**Activity**
Only lines holding the word "backspace" are wanted from the records; copy all of them.

(Stored items)

————————

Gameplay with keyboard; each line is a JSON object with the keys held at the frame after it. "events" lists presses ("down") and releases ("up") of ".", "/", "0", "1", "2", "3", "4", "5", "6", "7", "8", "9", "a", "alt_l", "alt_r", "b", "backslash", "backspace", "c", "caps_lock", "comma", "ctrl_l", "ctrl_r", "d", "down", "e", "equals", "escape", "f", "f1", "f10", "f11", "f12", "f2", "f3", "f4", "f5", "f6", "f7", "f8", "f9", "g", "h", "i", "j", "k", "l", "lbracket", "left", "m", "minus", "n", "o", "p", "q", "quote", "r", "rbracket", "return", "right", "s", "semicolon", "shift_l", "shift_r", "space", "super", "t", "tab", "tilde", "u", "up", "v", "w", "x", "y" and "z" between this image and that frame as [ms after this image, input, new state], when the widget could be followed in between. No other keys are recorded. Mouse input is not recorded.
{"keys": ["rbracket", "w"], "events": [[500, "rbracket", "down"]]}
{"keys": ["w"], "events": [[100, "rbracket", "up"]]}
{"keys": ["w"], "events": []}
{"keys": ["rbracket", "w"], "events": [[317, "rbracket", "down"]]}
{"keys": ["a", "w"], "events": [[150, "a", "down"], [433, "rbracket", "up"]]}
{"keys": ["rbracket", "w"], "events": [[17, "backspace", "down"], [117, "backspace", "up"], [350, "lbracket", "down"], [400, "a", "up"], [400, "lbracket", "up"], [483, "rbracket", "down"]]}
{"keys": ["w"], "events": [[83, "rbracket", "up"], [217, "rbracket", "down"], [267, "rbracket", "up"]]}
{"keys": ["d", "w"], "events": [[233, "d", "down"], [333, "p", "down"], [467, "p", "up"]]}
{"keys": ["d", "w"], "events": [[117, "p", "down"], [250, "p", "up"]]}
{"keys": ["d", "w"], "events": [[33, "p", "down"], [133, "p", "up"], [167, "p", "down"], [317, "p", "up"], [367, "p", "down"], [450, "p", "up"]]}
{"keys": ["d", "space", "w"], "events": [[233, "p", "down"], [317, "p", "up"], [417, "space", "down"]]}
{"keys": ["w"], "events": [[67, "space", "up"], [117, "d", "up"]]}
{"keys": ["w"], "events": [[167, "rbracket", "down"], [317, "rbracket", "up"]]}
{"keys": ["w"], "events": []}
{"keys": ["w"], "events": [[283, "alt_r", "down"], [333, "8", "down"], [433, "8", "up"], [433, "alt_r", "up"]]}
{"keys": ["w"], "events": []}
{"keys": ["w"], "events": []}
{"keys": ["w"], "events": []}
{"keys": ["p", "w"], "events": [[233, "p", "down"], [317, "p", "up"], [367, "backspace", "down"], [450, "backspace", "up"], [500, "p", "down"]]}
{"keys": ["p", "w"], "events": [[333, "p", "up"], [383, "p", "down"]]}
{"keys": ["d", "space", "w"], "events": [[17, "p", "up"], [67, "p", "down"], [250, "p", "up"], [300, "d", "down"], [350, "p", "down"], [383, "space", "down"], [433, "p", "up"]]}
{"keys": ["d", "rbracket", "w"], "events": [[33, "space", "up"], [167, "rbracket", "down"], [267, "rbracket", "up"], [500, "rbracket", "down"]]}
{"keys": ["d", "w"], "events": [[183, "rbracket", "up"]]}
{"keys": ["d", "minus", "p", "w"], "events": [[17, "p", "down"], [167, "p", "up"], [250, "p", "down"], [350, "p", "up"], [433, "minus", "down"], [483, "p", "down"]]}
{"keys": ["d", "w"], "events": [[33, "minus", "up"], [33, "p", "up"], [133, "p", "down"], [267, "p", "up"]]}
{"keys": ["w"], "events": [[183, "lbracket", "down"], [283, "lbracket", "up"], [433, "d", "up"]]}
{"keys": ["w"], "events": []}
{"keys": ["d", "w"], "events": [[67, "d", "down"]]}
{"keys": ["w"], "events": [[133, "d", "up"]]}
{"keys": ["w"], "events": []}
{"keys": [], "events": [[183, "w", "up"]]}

————————

**Task response**
Gameplay with keyboard; each line is a JSON object with the keys held at the frame after it. "events" lists presses ("down") and releases ("up") of ".", "/", "0", "1", "2", "3", "4", "5", "6", "7", "8", "9", "a", "alt_l", "alt_r", "b", "backslash", "backspace", "c", "caps_lock", "comma", "ctrl_l", "ctrl_r", "d", "down", "e", "equals", "escape", "f", "f1", "f10", "f11", "f12", "f2", "f3", "f4", "f5", "f6", "f7", "f8", "f9", "g", "h", "i", "j", "k", "l", "lbracket", "left", "m", "minus", "n", "o", "p", "q", "quote", "r", "rbracket", "return", "right", "s", "semicolon", "shift_l", "shift_r", "space", "super", "t", "tab", "tilde", "u", "up", "v", "w", "x", "y" and "z" between this image and that frame as [ms after this image, input, new state], when the widget could be followed in between. No other keys are recorded. Mouse input is not recorded.
{"keys": ["rbracket", "w"], "events": [[17, "backspace", "down"], [117, "backspace", "up"], [350, "lbracket", "down"], [400, "a", "up"], [400, "lbracket", "up"], [483, "rbracket", "down"]]}
{"keys": ["p", "w"], "events": [[233, "p", "down"], [317, "p", "up"], [367, "backspace", "down"], [450, "backspace", "up"], [500, "p", "down"]]}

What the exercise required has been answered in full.